JOURNAL ARTICLE

Convexity subarachnoid haemorrhage has a high risk of intracerebral haemorrhage in suspected cerebral amyloid angiopathy

D Wilson, I C Hostettler, G Ambler, G Banerjee, H R Jäger, D J Werring
Journal of Neurology 2017, 264 (4): 664-673
28154972
The risk of future symptomatic intracerebral haemorrhage (sICH) remains uncertain in patients with acute convexity subarachnoid haemorrhage (cSAH) associated with suspected cerebral amyloid angiopathy (CAA). We assessed the risk of future sICH in patients presenting to our comprehensive stroke service with acute non-traumatic cSAH due to suspected CAA, between 2011 and 2016. We conducted a systematic search and pooled analysis including our cohort and other published studies including similar cohorts.

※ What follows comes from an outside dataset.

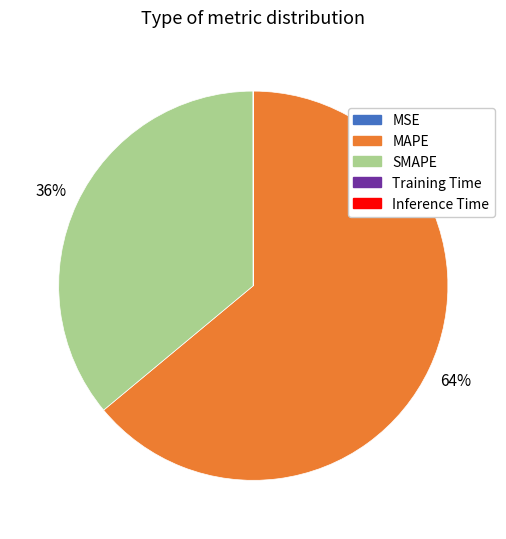

Which has a higher value, MAPE or SMAPE?

MAPE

Our hospital cohort included 20 patients (mean age 69 years; 60% male); 12 (60%) had probable CAA, and 6 (30%) had possible CAA according to the modified Boston criteria; two did not meet CAA criteria because of age <55 years, but were judged likely to be due to CAA. Fourteen patients (70%) had cortical superficial siderosis; 12 (60%) had cerebral microbleeds. Over a mean follow-up period of 19 months, 2 patients (9%) suffered sICH, both with probable CAA (annual sICH risk for probable CAA 8%). In a pooled analysis including our cohort and eight other studies (n = 172), the overall sICH rate per patient-year was 16% (95% CI 11-24%). In those with probable CAA (n = 104), the sICH rate per patient-year was 19% (95% CI 13-27%), compared to 7% (95% CI 3-15%) for those without probable CAA (n = 72). Patients with acute cSAH associated with suspected CAA are at high risk of future sICH (16% per patient-year); probable CAA might carry the highest risk.